:: GIVEN PROBLEM ::
Copy out each line of the records below that contains the word "exits".

:: Recorded data ::
━━━━━━━━

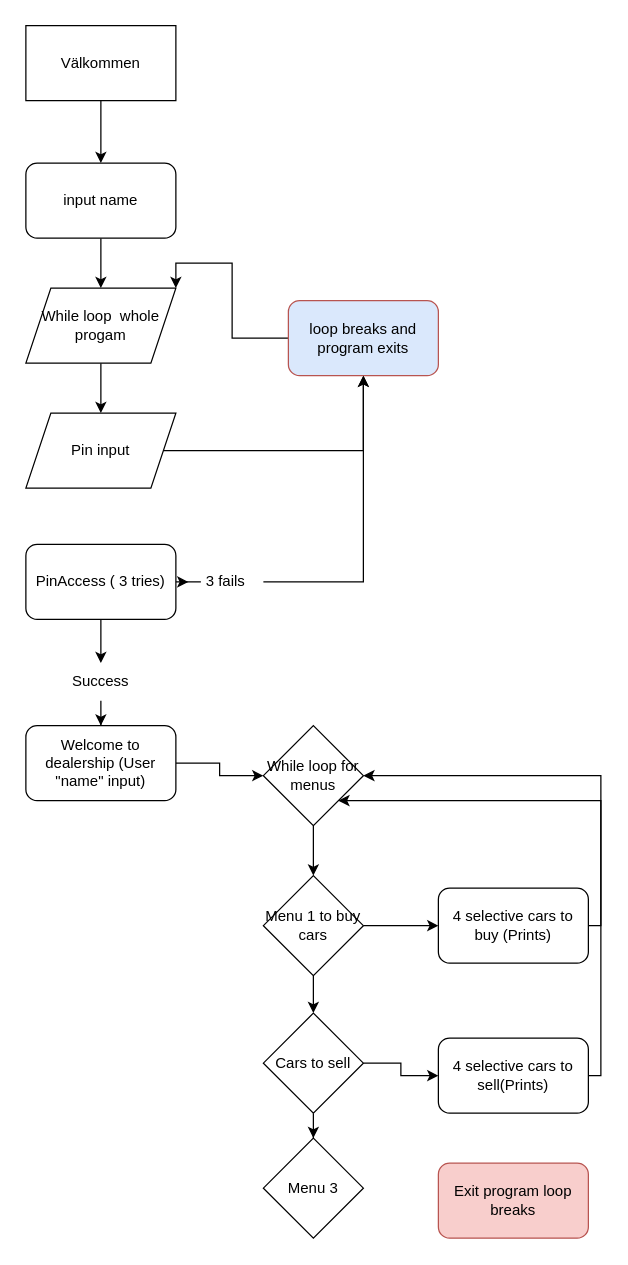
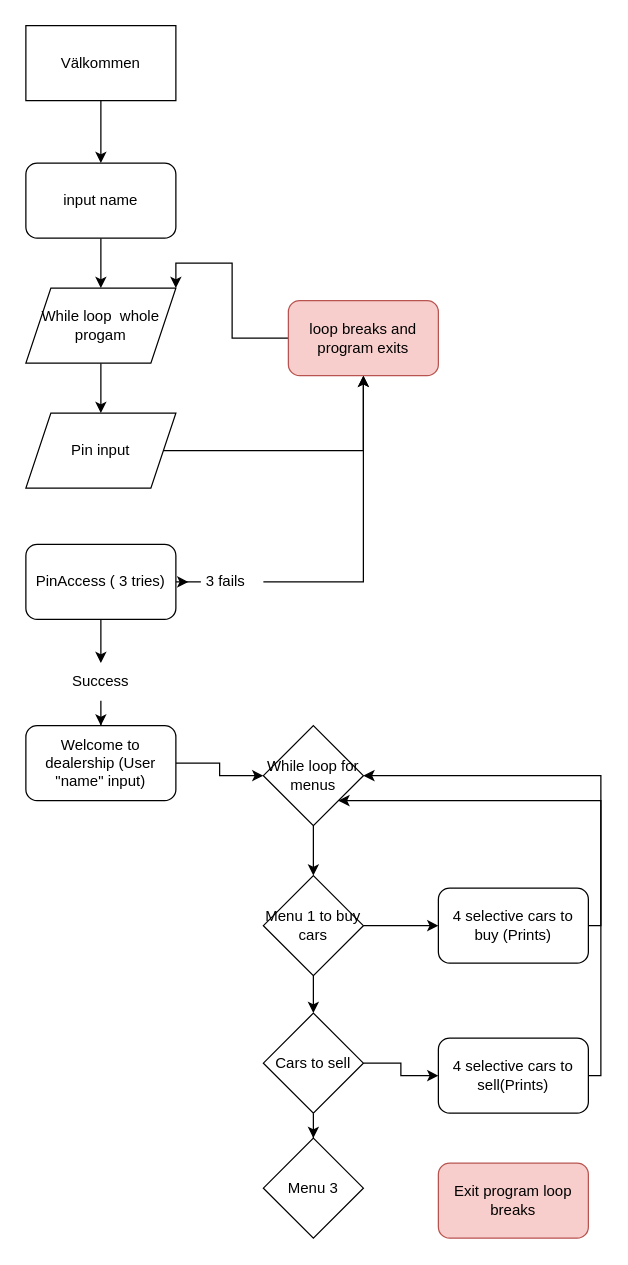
  <mxCell id="0" />
  <mxCell id="1" parent="0" />
  <mxCell id="2" style="edgeStyle=orthogonalEdgeStyle;rounded=0;orthogonalLoop=1;jettySize=auto;html=1;" edge="1" parent="1" source="3" target="7"><mxGeometry relative="1" as="geometry" /></mxCell>
  <mxCell id="3" value="Välkommen" style="rounded=0;whiteSpace=wrap;html=1;" parent="1" vertex="1"><mxGeometry x="20" y="20" width="120" height="60" as="geometry" /></mxCell>
  <mxCell id="4" style="edgeStyle=orthogonalEdgeStyle;rounded=0;orthogonalLoop=1;jettySize=auto;html=1;" edge="1" parent="1" source="5" target="9"><mxGeometry relative="1" as="geometry" /></mxCell>
  <mxCell id="5" value="While loop&amp;nbsp; whole progam" style="shape=parallelogram;perimeter=parallelogramPerimeter;whiteSpace=wrap;html=1;fixedSize=1;" vertex="1" parent="1"><mxGeometry x="20" y="230" width="120" height="60" as="geometry" /></mxCell>
  <mxCell id="6" style="edgeStyle=orthogonalEdgeStyle;rounded=0;orthogonalLoop=1;jettySize=auto;html=1;" edge="1" parent="1" source="7" target="5"><mxGeometry relative="1" as="geometry" /></mxCell>
  <mxCell id="7" value="input name" style="rounded=1;whiteSpace=wrap;html=1;" vertex="1" parent="1"><mxGeometry x="20" y="130" width="120" height="60" as="geometry" /></mxCell>
  <mxCell id="8" style="edgeStyle=orthogonalEdgeStyle;rounded=0;orthogonalLoop=1;jettySize=auto;html=1;" edge="1" parent="1" source="9" target="14"><mxGeometry relative="1" as="geometry" /></mxCell>
  <mxCell id="9" value="Pin input" style="shape=parallelogram;perimeter=parallelogramPerimeter;whiteSpace=wrap;html=1;fixedSize=1;" vertex="1" parent="1"><mxGeometry x="20" y="330" width="120" height="60" as="geometry" /></mxCell>
  <mxCell id="10" style="edgeStyle=orthogonalEdgeStyle;rounded=0;orthogonalLoop=1;jettySize=auto;html=1;exitX=1;exitY=0.5;exitDx=0;exitDy=0;" edge="1" parent="1" source="12" target="16"><mxGeometry relative="1" as="geometry" /></mxCell>
  <mxCell id="11" style="edgeStyle=orthogonalEdgeStyle;rounded=0;orthogonalLoop=1;jettySize=auto;html=1;" edge="1" parent="1" source="12" target="18"><mxGeometry relative="1" as="geometry" /></mxCell>
  <mxCell id="12" value="PinAccess ( 3 tries)" style="rounded=1;whiteSpace=wrap;html=1;" vertex="1" parent="1"><mxGeometry x="20" y="435" width="120" height="60" as="geometry" /></mxCell>
  <mxCell id="13" style="edgeStyle=orthogonalEdgeStyle;rounded=0;orthogonalLoop=1;jettySize=auto;html=1;entryX=1;entryY=0;entryDx=0;entryDy=0;" edge="1" parent="1" source="14" target="5"><mxGeometry relative="1" as="geometry" /></mxCell>
- <mxCell id="14" value="loop breaks and program exits" style="rounded=1;whiteSpace=wrap;html=1;fillColor=#dae8fc;strokeColor=#b85450;" vertex="1" parent="1"><mxGeometry x="230" y="240" width="120" height="60" as="geometry" /></mxCell>
+ <mxCell id="14" value="loop breaks and program exits" style="rounded=1;whiteSpace=wrap;html=1;fillColor=#f8cecc;strokeColor=#b85450;" vertex="1" parent="1"><mxGeometry x="230" y="240" width="120" height="60" as="geometry" /></mxCell>
  <mxCell id="15" style="edgeStyle=orthogonalEdgeStyle;rounded=0;orthogonalLoop=1;jettySize=auto;html=1;" edge="1" parent="1" source="16" target="14"><mxGeometry relative="1" as="geometry" /></mxCell>
  <mxCell id="16" value="3 fails" style="text;html=1;strokeColor=none;fillColor=none;align=center;verticalAlign=middle;whiteSpace=wrap;rounded=0;" vertex="1" parent="1"><mxGeometry x="150" y="450" width="60" height="30" as="geometry" /></mxCell>
  <mxCell id="17" style="edgeStyle=orthogonalEdgeStyle;rounded=0;orthogonalLoop=1;jettySize=auto;html=1;exitX=0.5;exitY=1;exitDx=0;exitDy=0;" edge="1" parent="1" source="18" target="20"><mxGeometry relative="1" as="geometry" /></mxCell>
  <mxCell id="18" value="Success" style="text;html=1;strokeColor=none;fillColor=none;align=center;verticalAlign=middle;whiteSpace=wrap;rounded=0;" vertex="1" parent="1"><mxGeometry x="50" y="530" width="60" height="30" as="geometry" /></mxCell>
  <mxCell id="19" style="edgeStyle=orthogonalEdgeStyle;rounded=0;orthogonalLoop=1;jettySize=auto;html=1;exitX=1;exitY=0.5;exitDx=0;exitDy=0;" edge="1" parent="1" source="20" target="22"><mxGeometry relative="1" as="geometry" /></mxCell>
  <mxCell id="20" value="Welcome to dealership (User &quot;name&quot; input)" style="rounded=1;whiteSpace=wrap;html=1;" vertex="1" parent="1"><mxGeometry x="20" y="580" width="120" height="60" as="geometry" /></mxCell>
  <mxCell id="21" style="edgeStyle=orthogonalEdgeStyle;rounded=0;orthogonalLoop=1;jettySize=auto;html=1;exitX=0.5;exitY=1;exitDx=0;exitDy=0;" edge="1" parent="1" source="22" target="25"><mxGeometry relative="1" as="geometry" /></mxCell>
  <mxCell id="22" value="While loop for menus" style="rhombus;whiteSpace=wrap;html=1;" vertex="1" parent="1"><mxGeometry x="210" y="580" width="80" height="80" as="geometry" /></mxCell>
  <mxCell id="23" style="edgeStyle=orthogonalEdgeStyle;rounded=0;orthogonalLoop=1;jettySize=auto;html=1;" edge="1" parent="1" source="25" target="27"><mxGeometry relative="1" as="geometry" /></mxCell>
  <mxCell id="24" style="edgeStyle=orthogonalEdgeStyle;rounded=0;orthogonalLoop=1;jettySize=auto;html=1;exitX=0.5;exitY=1;exitDx=0;exitDy=0;entryX=0.5;entryY=0;entryDx=0;entryDy=0;" edge="1" parent="1" source="25" target="30"><mxGeometry relative="1" as="geometry" /></mxCell>
  <mxCell id="25" value="Menu 1 to buy cars" style="rhombus;whiteSpace=wrap;html=1;" vertex="1" parent="1"><mxGeometry x="210" y="700" width="80" height="80" as="geometry" /></mxCell>
  <mxCell id="26" style="edgeStyle=orthogonalEdgeStyle;rounded=0;orthogonalLoop=1;jettySize=auto;html=1;entryX=1;entryY=0.5;entryDx=0;entryDy=0;" edge="1" parent="1" source="27" target="22"><mxGeometry relative="1" as="geometry"><Array as="points"><mxPoint x="480" y="740" /><mxPoint x="480" y="620" /></Array></mxGeometry></mxCell>
  <mxCell id="27" value="4 selective cars to buy (Prints)" style="rounded=1;whiteSpace=wrap;html=1;" vertex="1" parent="1"><mxGeometry x="350" y="710" width="120" height="60" as="geometry" /></mxCell>
  <mxCell id="28" style="edgeStyle=orthogonalEdgeStyle;rounded=0;orthogonalLoop=1;jettySize=auto;html=1;exitX=1;exitY=0.5;exitDx=0;exitDy=0;" edge="1" parent="1" source="30" target="32"><mxGeometry relative="1" as="geometry" /></mxCell>
  <mxCell id="29" style="edgeStyle=orthogonalEdgeStyle;rounded=0;orthogonalLoop=1;jettySize=auto;html=1;exitX=0.5;exitY=1;exitDx=0;exitDy=0;" edge="1" parent="1" source="30" target="33"><mxGeometry relative="1" as="geometry" /></mxCell>
  <mxCell id="30" value="Cars to sell" style="rhombus;whiteSpace=wrap;html=1;" vertex="1" parent="1"><mxGeometry x="210" y="810" width="80" height="80" as="geometry" /></mxCell>
  <mxCell id="31" style="edgeStyle=orthogonalEdgeStyle;rounded=0;orthogonalLoop=1;jettySize=auto;html=1;entryX=1;entryY=1;entryDx=0;entryDy=0;" edge="1" parent="1" source="32" target="22"><mxGeometry relative="1" as="geometry"><Array as="points"><mxPoint x="480" y="860" /><mxPoint x="480" y="640" /></Array></mxGeometry></mxCell>
  <mxCell id="32" value="&lt;span style=&quot;&quot;&gt;4 selective cars to sell(Prints)&lt;/span&gt;" style="rounded=1;whiteSpace=wrap;html=1;" vertex="1" parent="1"><mxGeometry x="350" y="830" width="120" height="60" as="geometry" /></mxCell>
  <mxCell id="33" value="Menu 3" style="rhombus;whiteSpace=wrap;html=1;" vertex="1" parent="1"><mxGeometry x="210" y="910" width="80" height="80" as="geometry" /></mxCell>
  <mxCell id="34" value="Exit program loop breaks" style="rounded=1;whiteSpace=wrap;html=1;fillColor=#f8cecc;strokeColor=#b85450;" vertex="1" parent="1"><mxGeometry x="350" y="930" width="120" height="60" as="geometry" /></mxCell>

━━━━━━━━

:: WRITTEN ANSWER ::
- <mxCell id="14" value="loop breaks and program exits" style="rounded=1;whiteSpace=wrap;html=1;fillColor=#dae8fc;strokeColor=#b85450;" vertex="1" parent="1"><mxGeometry x="230" y="240" width="120" height="60" as="geometry" /></mxCell>
+ <mxCell id="14" value="loop breaks and program exits" style="rounded=1;whiteSpace=wrap;html=1;fillColor=#f8cecc;strokeColor=#b85450;" vertex="1" parent="1"><mxGeometry x="230" y="240" width="120" height="60" as="geometry" /></mxCell>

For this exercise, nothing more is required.